A corporation's Articles of Incorporation generally provide information such as:
  • The corporation's name, which has to be unique from any other corporation in that jurisdiction. As part of the corporation's name, certain words such as "incorporated", "limited", "corporation", (or their abbreviations) or some equivalent term in countries whose language is not English, are usually required as part of the name as a "flag" to indicate to persons doing business with the organization that it is a corporation (with limited liability) as opposed to an individual or partnership (with unlimited liability). In some cases, certain types of names are prohibited except by special permission, such as words implying the corporation is a government agency or has powers to act in ways it is not otherwise allowed.
  • The name of the person(s) organizing the corporation (the Incorporator).
  • Whether the corporation is a stock corporation or a non-stock corporation.

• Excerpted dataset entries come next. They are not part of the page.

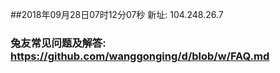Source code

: ##2018年09月28日07时12分07秒 新址: 104.248.26.7
### 兔友常见问题及解答: https://github.com/wanggonging/d/blob/w/FAQ.md
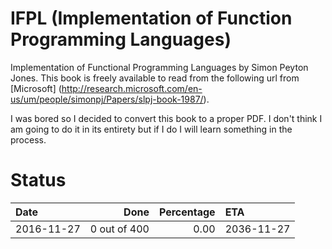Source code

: # IFPL (Implementation of Function Programming Languages)

Implementation of Functional Programming Languages by Simon Peyton Jones.
This book is freely available to read from the following url from [Microsoft]
(http://research.microsoft.com/en-us/um/people/simonpj/Papers/slpj-book-1987/).

I was bored so I decided to convert this book to a proper PDF. I don't think I am
going to do it in its entirety but if I do I will learn something in the process.

# Status
| Date | Done | Percentage | ETA |
|:-------------|-------------:|-----:|:---|
| 2016-11-27 | 0 out of 400 | 0.00 | 2036-11-27 |
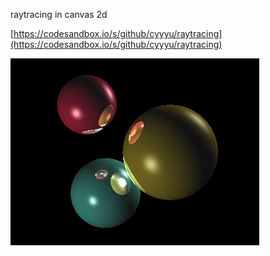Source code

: raytracing in canvas 2d

[https://codesandbox.io/s/github/cyyyu/raytracing](https://codesandbox.io/s/github/cyyyu/raytracing)

<img src="./screenshot.png" />

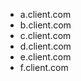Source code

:  - a.client.com 
 - b.client.com 
 - c.client.com 
 - d.client.com 
 - e.client.com 
 - f.client.com 
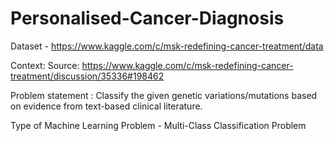 # Personalised-Cancer-Diagnosis
Dataset - https://www.kaggle.com/c/msk-redefining-cancer-treatment/data

Context:
Source: https://www.kaggle.com/c/msk-redefining-cancer-treatment/discussion/35336#198462

Problem statement :
Classify the given genetic variations/mutations based on evidence from text-based clinical literature.

Type of Machine Learning Problem - Multi-Class Classification Problem 

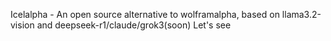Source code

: Icelalpha - An open source alternative to wolframalpha, based on llama3.2-vision and deepseek-r1/claude/grok3(soon)
Let's see
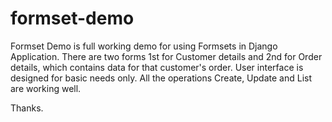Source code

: # formset-demo
Formset Demo is full working demo for using Formsets in Django Application.
There are two forms 1st for Customer details and 2nd for Order details, which contains data for that customer's order.
User interface is designed for basic needs only.
All the operations Create, Update and List are working well.

Thanks.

  • Whether the corporation's existence is permanent or limited for a specific period of time. Generally the rule is that a corporation existence is forever, or until (1) it stops paying the yearly corporate renewal fees or otherwise fails to do something required to continue its existence such as file certain paperwork each year; or (2) it files a request to "wind up and dissolve."
  • In some cases, a corporation must state the purposes for which it is formed. Some jurisdictions permit a general statement such as "any lawful purpose" but some require explicit specifications.
  • If a non-stock corporation, whether it is for profit or non-profit. However, some jurisdictions differentiate by "for profit" or "non profit" and some by "stock or non-stock".
  • In the United States, if a corporation is to be organized as a non-profit, to be recognized as such by the Internal Revenue Service, such as for eligibility for tax exemption, certain specific wording must be included stating no part of the assets of the corporation are to benefit the members.
  • If a stock corporation, the number of shares the corporation is authorized to issue, or the maximum amount in a specific currency of stock that may be issued, e.g. a maximum of $25,000.
  • The number and names of the corporation's initial Board of Directors (though this is optional in most cases).
  • The initial director(s) of the corporation (in some cases the incorporator or the registered agent must be a director, if not an attorney or another corporation).
  • The location of the corporation's "registered office" - the location at which legal papers can be served to the corporation if necessary. Some states further require the designation of a Registered Agent: a person to whom such papers could be delivered.
Most states permit a corporation to be formed by one person; in some cases (such as non-profit corporations) it may require three or five or more. This change has come about as a result of Delaware liberalizing its corporation rules to allow corporations to be formed by one person, and states not wanting to lose corporate charters to Delaware had to revise their rules as a result.

Articles of Incorporation vary widely from corporation to corporation, and from jurisdiction to jurisdiction, but generally do not go into great detail about a corporation's operations, which are spelled out in more detail in a company's By-Laws.